I guess it’s to be expected when your company is accused of widespread sexual harassment, is run by an arrogant jerkwad, and could be entirely derailed thanks to the alleged theft of self-driving car designs—but damn, Uber is losing a flurry of people. The latest is Jeff Jones, the ride-hailing giant’s president who, last month, conducted a disaster of a question-and-answer session with drivers.
In a statement, Jones, who joined Uber just six months ago, was unequivocal about why’s he’s leaving the company.
“It is now clear, however, that the beliefs and approach to leadership that have guided my career are inconsistent with what I saw and experienced at Uber, and I can no longer continue as president of the ride sharing business,” he said in a statement to Recode, which first reported his departure. Ouch.
Recode suggested, citing anonymous sources, that Uber CEO Travis Kalanick’s announcement that he was seeking “leadership help” and intended to hire a new Chief Operating Officer also played a role in Jones’ decision to leave. Kalanick said as much in an email to Uber staff.
The decision by Jones comes amid a period of tumult for Uber; the former Target exec’s departure is only the latest in a series of notable resignations at the company. Here’s a list of others who’ve left in recent weeks:
- Brian McClendon, VP of maps and business platform, announced that he also was leaving the company March 28 to return to his home state of Kansas for a possible political career, according to the New York Times.

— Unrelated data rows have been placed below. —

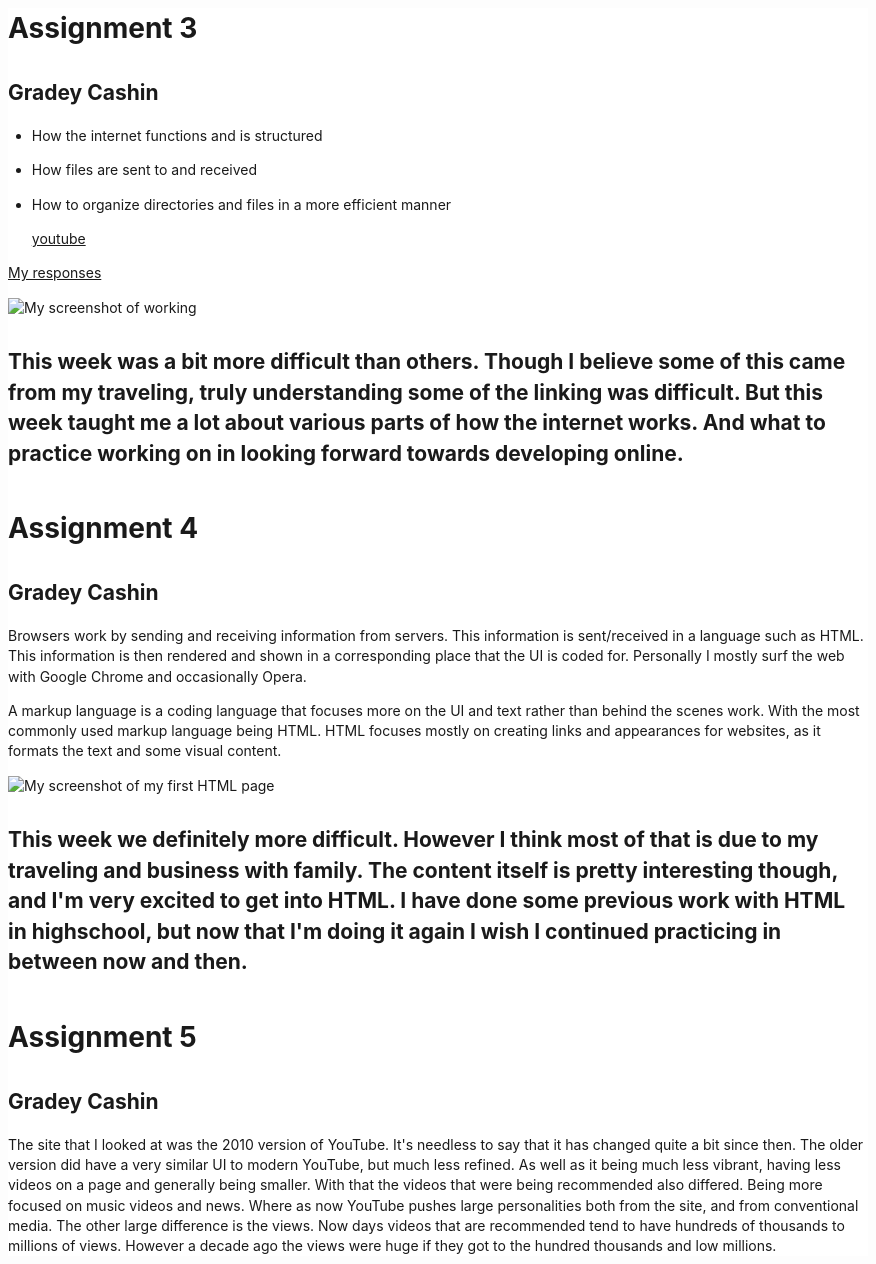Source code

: # Assignment 3
## Gradey Cashin

- How the internet functions and is structured
- How files are sent to and received
- How to organize directories and files in a more efficient manner

  [youtube](https://www.youtube.com/)

[My responses](./responses.txt)

![My screenshot of working](./Images/AtomWorkingImage.png)

This week was a bit more difficult than others. Though I believe some of this came from my traveling, truly understanding some of the linking was difficult. But this week taught me a lot about various parts of how the internet works. And what to practice working on in looking forward towards developing online.
--------------------------------------------------------------------------------------------------
# Assignment 4
## Gradey Cashin

Browsers work by sending and receiving information from servers. This information is sent/received in a language such as HTML. This information is then rendered and shown in a corresponding place that the UI is coded for.
Personally I mostly surf the web with Google Chrome and occasionally Opera.

A markup language is a coding language that focuses more on the UI and text rather than behind the scenes work. With the most commonly used markup language being HTML. HTML focuses mostly on creating links and appearances for websites, as it formats the text and some visual content.

![My screenshot of my first HTML page](./Images/Htmlscreenshot.PNG)

This week we definitely more difficult. However I think most of that is due to my traveling and business with family. The content itself is pretty interesting though, and I'm very excited to get into HTML. I have done some previous work with HTML in highschool, but now that I'm doing it again I wish I continued practicing in between now and then.
--------------------------------------------------------------------------------------------------
# Assignment 5
## Gradey Cashin

The site that I looked at was the 2010 version of YouTube. It's needless to say that it has changed quite a bit since then. The older version did have a very similar UI to modern YouTube, but much less refined. As well as it being much less vibrant, having less videos on a page and generally being smaller. With that the videos that were being recommended also differed. Being more focused on music videos and news. Where as now YouTube pushes large personalities both from the site, and from conventional media. The other large difference is the views. Now days videos that are recommended tend to have hundreds of thousands to millions of views. However a decade ago the views were huge if they got to the hundred thousands and low millions.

- Raffi Krikorian, senior director at Uber’s Advanced Technologies Center based in Pittsburgh, said last week he was stepping down. Krikorian was considered one of Uber’s top self-driving engineers, according to Recode.
- Gary Marcus joined Uber in December to the run the company’s AI Labs, and is reportedly now a “special adviser” to the division.
- Amit Singhal, senior VP of engineering at Uber, was asked to resign last month after it was revealed that he failed to disclose that he left a previous job at Google under precarious circumstances. Recode reported that Google conducted an internal investigation into a sexual harassment claim filed against Singhal and found it to be “credible.” Singhal denied the allegations.
- Ed Baker, VP of product and growth, announced earlier this month that he was leaving the company after three years.
We reached out to Uber for comment, and will update if we hear back.